Javier Carvajal

Personal information
- Full name: Javier Eduardo Carvajal Burgos
- Date of birth: 1 June 1989 (age 37)
- Place of birth: Jipijapa, Ecuador
- Position: Goalkeeper

Youth career
- 2003–2009: Manta

Senior career*
- Years: Team / Apps / (Gls)
- 2006–2010: Manta / 12 / (0)
- 2009: → Águilas Santo Domingo [es] (loan) / 9 / (0)
- 2010: → Jipijapa (loan) / 0 / (0)
- 2011: Águilas Santo Domingo [es] / 16 / (0)
- 2011: Grecia / 5 / (0)
- 2012: Delfín / 12 / (0)
- 2013: Fuerza Amarilla / 8 / (0)
- Total:  / 62 / (0)

Managerial career
- 2020–2024: Delfín (assistant)
- 2020: Delfín (interim)
- 2024: La Paz [es]
- 2024: Delfín
- 2025: Manta (assistant)
- 2025–2026: Manta

= Javier Carvajal =

Ecuadorian footballer and manager (born 1972)

Javier Eduardo Carvajal Burgos (born 1 June 1989) is an Ecuadorian football manager and former player who played as a goalkeeper.

==Playing career==
Born in Jipijapa, Manabí, Carvajal was a youth product of Manta, and made his senior debut with the club in 2006 at the age of 17. After failing to establish himself as a regular starter, he served loans at Águilas Santo Domingo and Jipijapa.

In 2011, after another spell at Águilas, Carvajal joined Grecia in the Ecuadorian Serie B. He moved to Delfín in the following year, before representing Fuerza Amarilla in the 2013 season, both in the Segunda Categoría.

==Managerial career==
After retiring, Carvajal became an assistant at former side Delfín, being also an interim in September 2020 for one match between the spells of Carlos Ischia and Miguel Ángel Zahzú.

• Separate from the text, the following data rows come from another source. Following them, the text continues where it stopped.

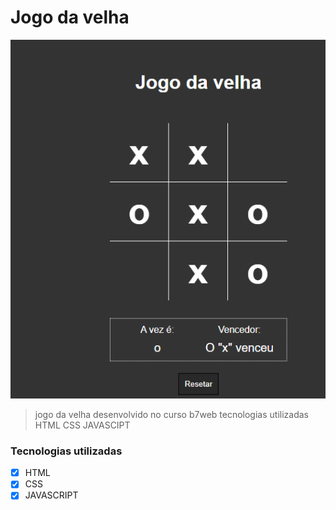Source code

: # Jogo da velha

<img src="Capturar.png" alt="exemplo imagem">

> jogo da velha desenvolvido no curso b7web tecnologias utilizadas HTML CSS JAVASCIPT

### Tecnologias utilizadas

- [x] HTML
- [x] CSS
- [x] JAVASCRIPT
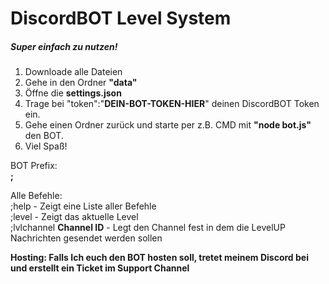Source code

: # DiscordBOT Level System
##### Super einfach zu nutzen!

1. Downloade alle Dateien
2. Gehe in den Ordner **"data"**
3. Öffne die **settings.json**
4. Trage bei "token":"**DEIN-BOT-TOKEN-HIER**" deinen DiscordBOT Token ein.
5. Gehe einen Ordner zurück und starte per z.B. CMD mit **"node bot.js"** den BOT.
6. Viel Spaß!

BOT Prefix:<br>
**;**

Alle Befehle:<br>
;help - Zeigt eine Liste aller Befehle <br>
;level - Zeigt das aktuelle Level<br>
;lvlchannel **Channel ID** - Legt den Channel fest in dem die LevelUP Nachrichten gesendet werden sollen<br>

**Hosting: Falls Ich euch den BOT hosten soll, tretet meinem Discord bei und erstellt ein Ticket im Support Channel** 

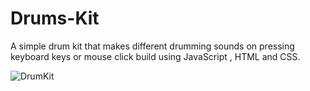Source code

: # Drums-Kit

A simple drum kit that makes different drumming sounds on pressing keyboard keys or mouse click build using JavaScript , HTML and CSS.


![DrumKit](https://user-images.githubusercontent.com/84837582/119998756-a2d63100-bfee-11eb-9326-619afffc19b4.jpg)

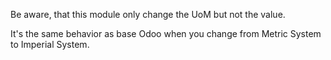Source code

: Be aware, that this module only change the UoM but not the value.

It's the same behavior as base Odoo when you change from Metric System
to Imperial System.
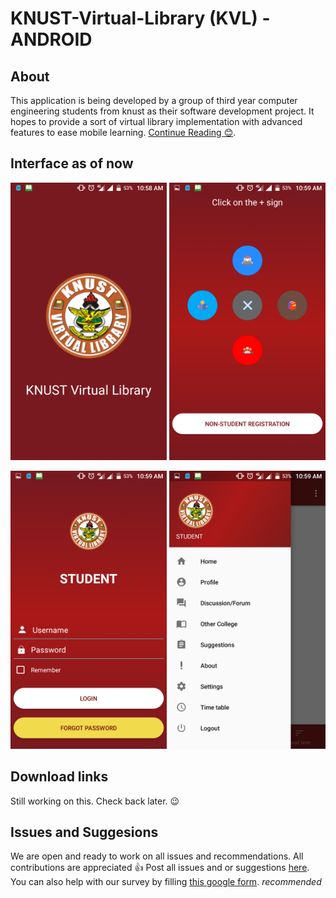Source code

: # KNUST-Virtual-Library (KVL) - ANDROID

## About
This application is being developed by a group of third year computer engineering students from knust as their software development project.
It hopes to provide a sort of virtual library implementation with advanced features to ease mobile learning.
[Continue Reading :blush:](https://github.com/Unitechglobal/KNUST-Virtual-Library-KVL-ANDROID/blob/master/Software%20Specifications.md).

## Interface as of now 
<img src="Screenshots/Screenshot_20180326-105855[1].png" width="250"> <img src="Screenshots/Screenshot_20180326-105902[1].png" width="250">

<img src="Screenshots/Screenshot_20180326-105909[1].png" width="250"> <img src="Screenshots/Screenshot_20180326-105917[1].png" width="250">

## Download links
Still working on this. Check back later. :wink:

## Issues and Suggesions
We are open and ready to work on all issues and recommendations. All contributions are appreciated :thumbsup:
Post all issues and or suggestions [here](https://github.com/Unitechglobal/KNUST-Virtual-Library-KVL-ANDROID/issues).
You can also help with our survey by filling [this google form](https://goo.gl/N2P1qu). *recommended*

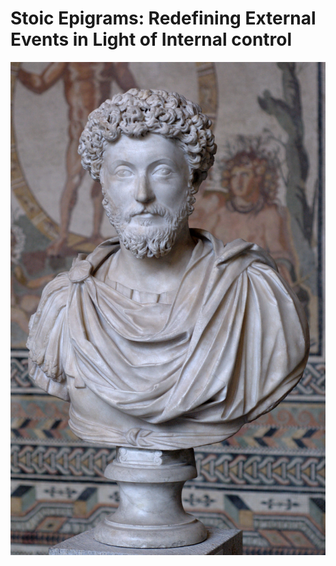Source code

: # Stoic Epigrams: Redefining External Events in Light of Internal control

![Bust of Marcus Aurelius](docs\imgs\included\marcus_bust.jpg)
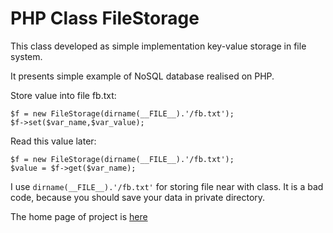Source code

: PHP Class FileStorage
=====================

This class developed as simple implementation key-value storage in file system. 

It presents simple example of NoSQL database realised on PHP.

Store value into file fb.txt:

    $f = new FileStorage(dirname(__FILE__).'/fb.txt');
    $f->set($var_name,$var_value);

Read this value later:

    $f = new FileStorage(dirname(__FILE__).'/fb.txt');
    $value = $f->get($var_name);

I use `dirname(__FILE__).'/fb.txt'` for storing file near with class. It is a bad code, because you should save your data in private directory.

The home page of project is [here](http://www.zoonman.com/projects/filestorage/)
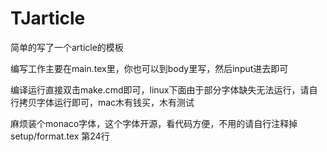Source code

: ﻿TJarticle
=========

简单的写了一个article的模板

编写工作主要在main.tex里，你也可以到body里写，然后input进去即可

编译运行直接双击make.cmd即可，linux下面由于部分字体缺失无法运行，请自行拷贝字体运行即可，mac木有钱买，木有测试

麻烦装个monaco字体，这个字体开源，看代码方便，不用的请自行注释掉setup/format.tex 第24行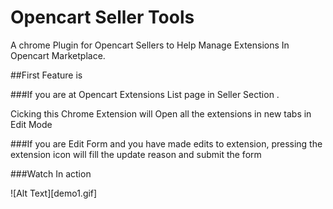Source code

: # Opencart Seller Tools
A chrome Plugin for Opencart Sellers to Help Manage Extensions In Opencart Marketplace.

##First Feature is

###If you are at Opencart Extensions List page in Seller Section . 

Cicking this Chrome Extension will Open all the extensions in new tabs in Edit Mode

###If you are Edit Form and you have made edits to extension, pressing the extension icon will fill the update reason and submit the form

###Watch In action 

![Alt Text][demo1.gif]
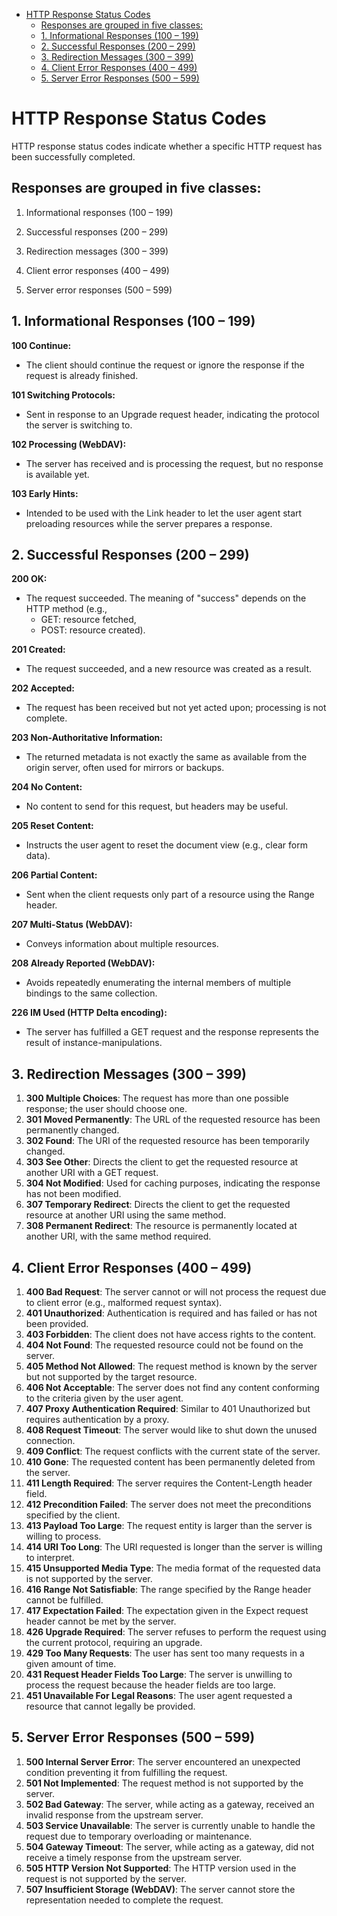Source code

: 

- [HTTP Response Status Codes](#http-response-status-codes)
  - [Responses are grouped in five classes:](#responses-are-grouped-in-five-classes)
  - [1. Informational Responses (100 – 199)](#1-informational-responses-100--199)
  - [2. Successful Responses (200 – 299)](#2-successful-responses-200--299)
  - [3. Redirection Messages (300 – 399)](#3-redirection-messages-300--399)
  - [4. Client Error Responses (400 – 499)](#4-client-error-responses-400--499)
  - [5. Server Error Responses (500 – 599)](#5-server-error-responses-500--599)


# HTTP Response Status Codes
HTTP response status codes indicate whether a specific HTTP request has been successfully completed. 
## Responses are grouped in five classes:
1. Informational responses (100 – 199)

2. Successful responses (200 – 299)

3. Redirection messages (300 – 399)

4. Client error responses (400 – 499)

5. Server error responses (500 – 599)

## 1. Informational Responses (100 – 199)
**100 Continue:** 
 - The client should continue the request or ignore the response if the request is already finished.

**101 Switching Protocols:**
- Sent in response to an Upgrade request header, indicating the protocol the server is switching to.

**102 Processing (WebDAV):**
- The server has received and is processing the request, but no response is available yet.

**103 Early Hints:**
- Intended to be used with the Link header to let the user agent start preloading resources while the server prepares a response.

## 2. Successful Responses (200 – 299)

**200 OK:** 
- The request succeeded. The meaning of "success" depends on the HTTP method (e.g.,
  - GET: resource fetched,
  - POST: resource created).

**201 Created:** 
- The request succeeded, and a new resource was created as a result.

**202 Accepted:**
 - The request has been received but not yet acted upon; processing is not complete.

**203 Non-Authoritative Information:**
- The returned metadata is not exactly the same as available from the origin server, often used for mirrors or backups.

**204 No Content:** 
- No content to send for this request, but headers may be useful.

**205 Reset Content:**
-  Instructs the user agent to reset the document view (e.g., clear form data).

**206 Partial Content:**
- Sent when the client requests only part of a resource using the Range header.

**207 Multi-Status (WebDAV):**
- Conveys information about multiple resources.

**208 Already Reported (WebDAV):**
-  Avoids repeatedly enumerating the internal members of multiple bindings to the same collection.

**226 IM Used (HTTP Delta encoding):**
-  The server has fulfilled a GET request and the response represents the result of instance-manipulations.


## 3. Redirection Messages (300 – 399)
1. **300 Multiple Choices**: The request has more than one possible response; the user should choose one.
2. **301 Moved Permanently**: The URL of the requested resource has been permanently changed.
3. **302 Found**: The URI of the requested resource has been temporarily changed.
4. **303 See Other**: Directs the client to get the requested resource at another URI with a GET request.
5. **304 Not Modified**: Used for caching purposes, indicating the response has not been modified.
6. **307 Temporary Redirect**: Directs the client to get the requested resource at another URI using the same method.
7. **308 Permanent Redirect**: The resource is permanently located at another URI, with the same method required.

## 4. Client Error Responses (400 – 499)
1. **400 Bad Request**: The server cannot or will not process the request due to client error (e.g., malformed request syntax).
2. **401 Unauthorized**: Authentication is required and has failed or has not been provided.
3. **403 Forbidden**: The client does not have access rights to the content.
4. **404 Not Found**: The requested resource could not be found on the server.
5. **405 Method Not Allowed**: The request method is known by the server but not supported by the target resource.
6. **406 Not Acceptable**: The server does not find any content conforming to the criteria given by the user agent.
7. **407 Proxy Authentication Required**: Similar to 401 Unauthorized but requires authentication by a proxy.
8. **408 Request Timeout**: The server would like to shut down the unused connection.
9. **409 Conflict**: The request conflicts with the current state of the server.
10. **410 Gone**: The requested content has been permanently deleted from the server.
11. **411 Length Required**: The server requires the Content-Length header field.
12. **412 Precondition Failed**: The server does not meet the preconditions specified by the client.
13. **413 Payload Too Large**: The request entity is larger than the server is willing to process.
14. **414 URI Too Long**: The URI requested is longer than the server is willing to interpret.
15. **415 Unsupported Media Type**: The media format of the requested data is not supported by the server.
16. **416 Range Not Satisfiable**: The range specified by the Range header cannot be fulfilled.
17. **417 Expectation Failed**: The expectation given in the Expect request header cannot be met by the server.
18. **426 Upgrade Required**: The server refuses to perform the request using the current protocol, requiring an upgrade.
19. **429 Too Many Requests**: The user has sent too many requests in a given amount of time.
20. **431 Request Header Fields Too Large**: The server is unwilling to process the request because the header fields are too large.
21. **451 Unavailable For Legal Reasons**: The user agent requested a resource that cannot legally be provided.

## 5. Server Error Responses (500 – 599)
1. **500 Internal Server Error**: The server encountered an unexpected condition preventing it from fulfilling the request.
2. **501 Not Implemented**: The request method is not supported by the server.
3. **502 Bad Gateway**: The server, while acting as a gateway, received an invalid response from the upstream server.
4. **503 Service Unavailable**: The server is currently unable to handle the request due to temporary overloading or maintenance.
5. **504 Gateway Timeout**: The server, while acting as a gateway, did not receive a timely response from the upstream server.
6. **505 HTTP Version Not Supported**: The HTTP version used in the request is not supported by the server.
7. **507 Insufficient Storage (WebDAV)**: The server cannot store the representation needed to complete the request.
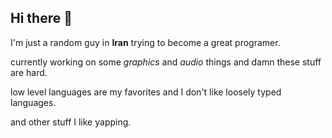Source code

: ## Hi there 👋

I'm just a random guy in **Iran** trying to become a great programer.

currently working on some *graphics* and *audio* things and damn these stuff are hard.

low level languages are my favorites and I don't like loosely typed languages.

and other stuff I like yapping.
<!--
**ArmanLK/ArmanLK** is a ✨ _special_ ✨ repository because its `README.md` (this file) appears on your GitHub profile.

Here are some ideas to get you started:

- 🔭 I’m currently working on ...
- 🌱 I’m currently learning ...
- 👯 I’m looking to collaborate on ...
- 🤔 I’m looking for help with ...
- 💬 Ask me about ...
- 📫 How to reach me: ...
- 😄 Pronouns: ...
- ⚡ Fun fact: ...
-->
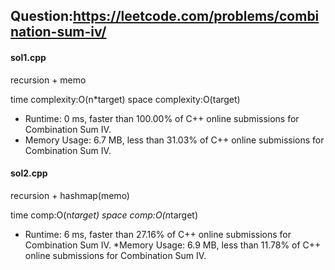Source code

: ## Question:https://leetcode.com/problems/combination-sum-iv/

#### sol1.cpp
recursion + memo

time complexity:O(n*target)
space complexity:O(target)

* Runtime: 0 ms, faster than 100.00% of C++ online submissions for Combination Sum IV.
* Memory Usage: 6.7 MB, less than 31.03% of C++ online submissions for Combination Sum IV.

#### sol2.cpp
recursion + hashmap(memo)

time comp:O(n*target)
space comp:O(n*target)

* Runtime: 6 ms, faster than 27.16% of C++ online submissions for Combination Sum IV.
*Memory Usage: 6.9 MB, less than 11.78% of C++ online submissions for Combination Sum IV.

He subsequently returned to his previous role, before becoming a manager of affiliate club La Paz for the 2024 season.

On 16 September 2024, Carvajal was named interim manager of Delfín until the end of the year, replacing sacked Juan Pablo Buch. On 2 January of the following year, he was sacked.

Carvajal returned to his first club Manta shortly after, initially as an assistant of Efrén Mera, before being appointed manager of the side on 2 September 2025. The following 30 July, he was sacked after being eliminated from the Copa Ecuador.